Department of Internal Medicine, Seoul National University College of Medicine, Seoul, South Korea.
Leonard Davis School of Gerontology, University of Southern California, Los Angeles, CA 90089, USA.
Cell Rep. 2021 Jul 27;36(4):109447. doi: 10.1016/j.celrep.2021.109447.
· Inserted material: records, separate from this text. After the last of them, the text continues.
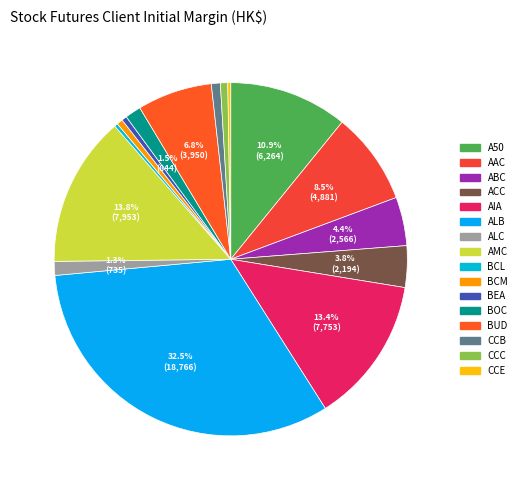

Rank the categories by value from highest to lowest.

ALB, AMC, AIA, A50, AAC, BUD, ABC, ACC, BOC, ALC, CCB, CCC, BCM, BEA, BCL, CCE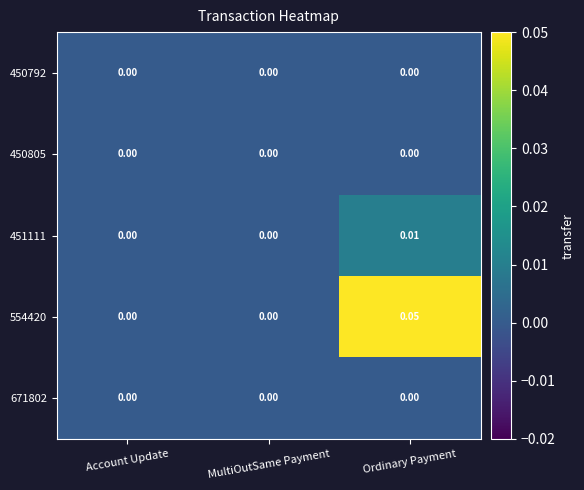

How many categories are shown in the chart?

3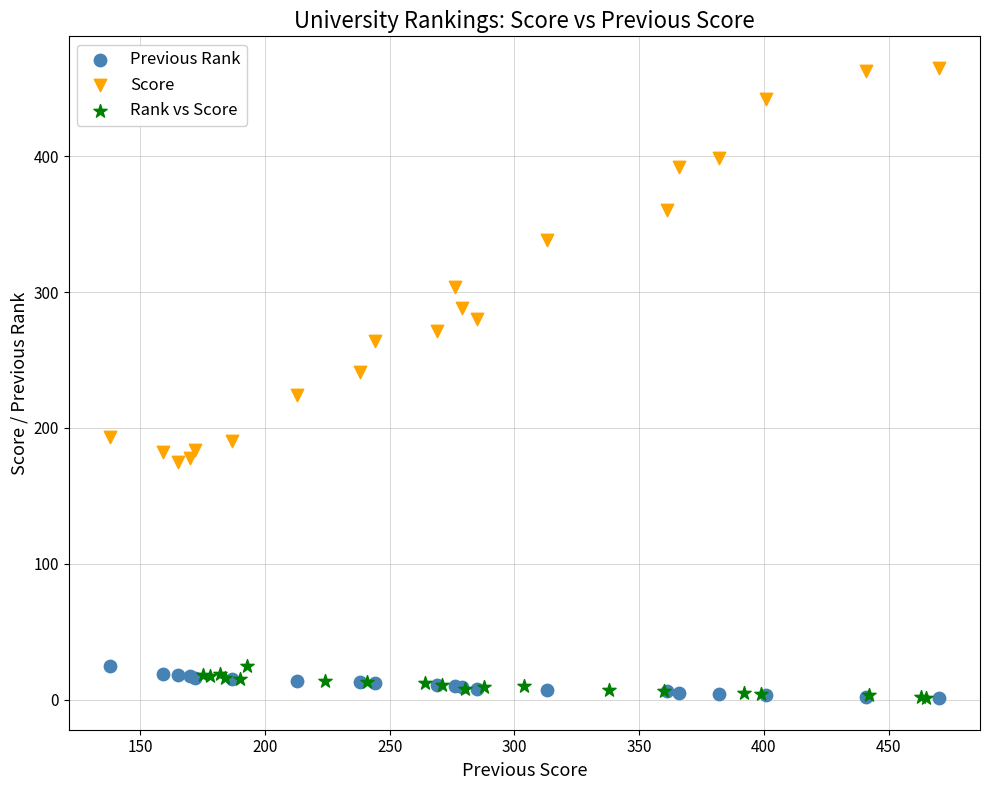

Which series has the widest spread of Y values?

Score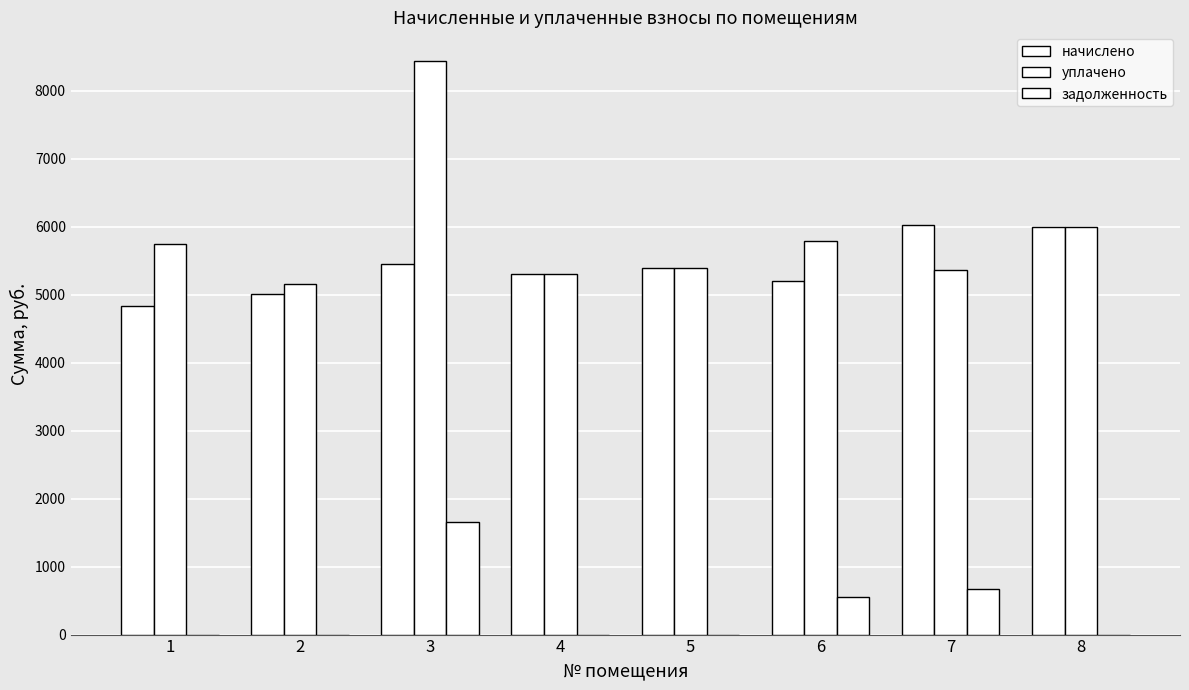

At how many categories does at least one series exceed 1479?

8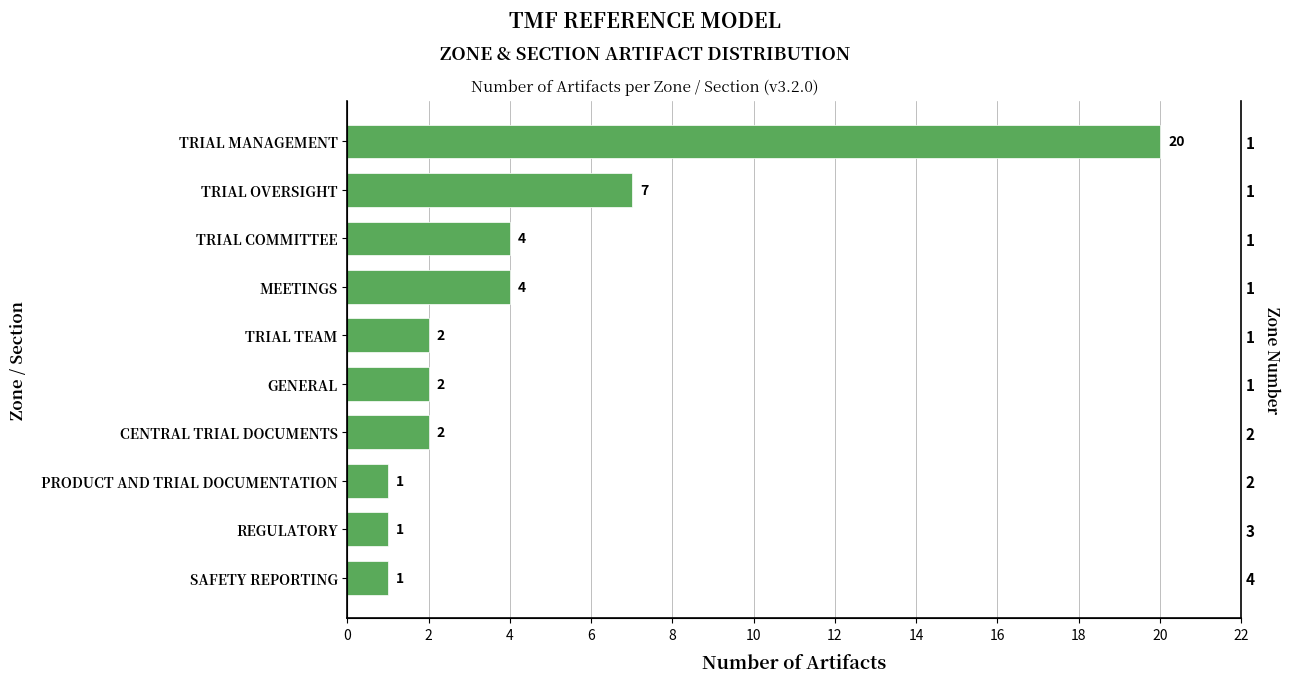

What is the difference between the maximum and minimum values?

19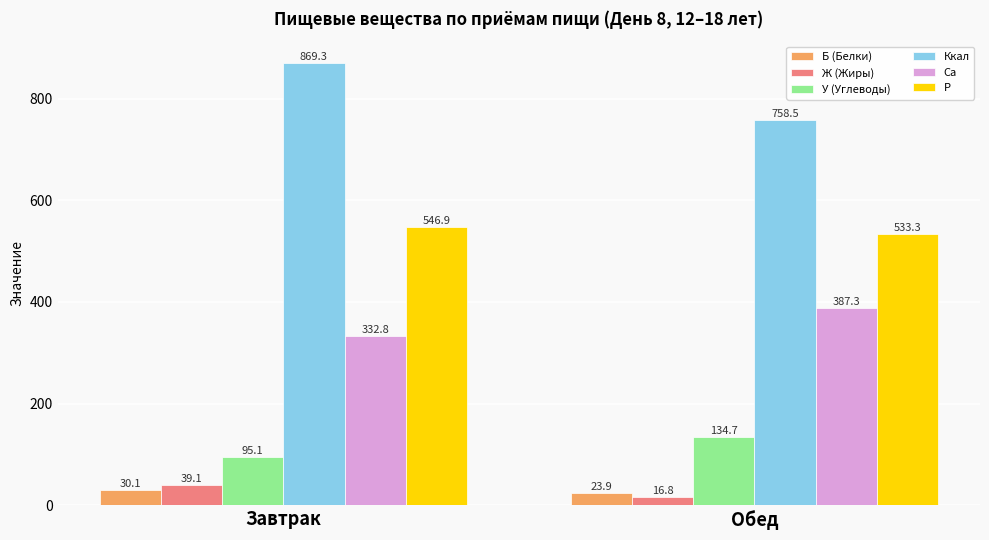

At which label does Ккал reach its peak?

Завтрак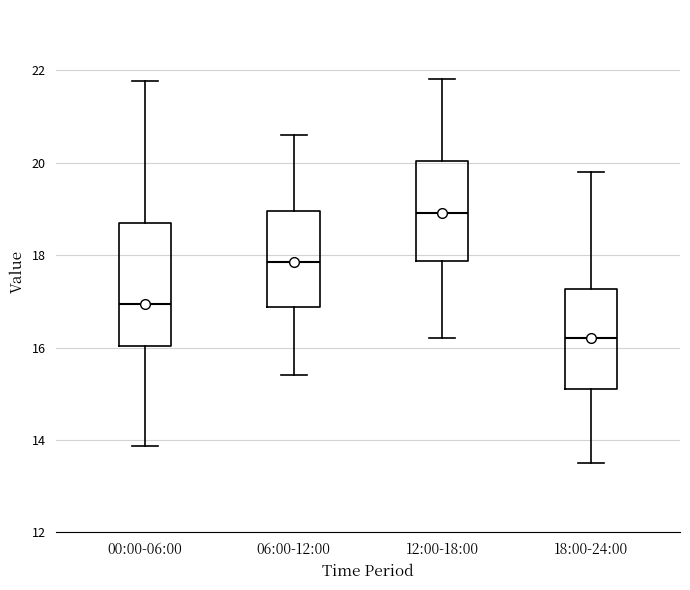

Which box has the highest median line?

12:00-18:00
Mitochondria are principal metabolic organelles that are increasingly unveiled as immune regulators. However, it is currently not known whether mitochondrial-encoded peptides modulate T cells to induce changes in phenotype and function. In this study, we found that MOTS-c (mitochondrial open reading frame of the 12S rRNA type-c) prevented autoimmune β cell destruction by targeting T cells in non-obese diabetic (NOD) mice. MOTS-c ameliorated the development of hyperglycemia and reduced islet-infiltrating immune cells. Furthermore, adoptive transfer of T cells from MOTS-c-treated NOD mice significantly decreased the incidence of diabetes in NOD-severe combined immunodeficiency (SCID) mice. Metabolic and genomic analyses revealed that MOTS-c modulated T cell phenotype and function by regulating T cell receptor (TCR)/mTOR complex 1 (mTORC1) signaling. Type 1 diabetes (T1D) patients had a lower serum MOTS-c level than did healthy controls. Furthermore, MOTS-c reduced T cell activation by alleviating T cells from the glycolytic stress in T1D patients, suggesting therapeutic potential. Our findings indicate that MOTS-c regulates the T cell phenotype and suppresses autoimmune diabetes.
线粒体是主要的代谢细胞器,它们作为免疫调节剂的作用正逐渐被揭示。然而,目前尚不清楚线粒体编码的肽是否调节 T 细胞,从而诱导表型和功能的变化。在这项研究中,我们发现 MOTS-c(线粒体 12S rRNA 型-c 的开放阅读框)通过靶向非肥胖型糖尿病(NOD)小鼠的 T 细胞来预防自身免疫性β细胞破坏。MOTS-c 改善了高血糖的发展,并减少了胰岛浸润的免疫细胞。此外,从 MOTS-c 处理的 NOD 小鼠中过继转移 T 细胞可显著降低 NOD-严重联合免疫缺陷(SCID)小鼠糖尿病的发病率。代谢和基因组分析表明,MOTS-c 通过调节 T 细胞受体(TCR)/mTOR 复合物 1(mTORC1)信号来调节 T 细胞表型和功能。1 型糖尿病(T1D)患者的血清 MOTS-c 水平低于健康对照者。此外,MOTS-c 通过减轻 T1D 患者 T 细胞的糖酵解应激来减少 T 细胞的激活,提示其具有治疗潜力。我们的研究结果表明,MOTS-c 调节 T 细胞表型并抑制自身免疫性糖尿病。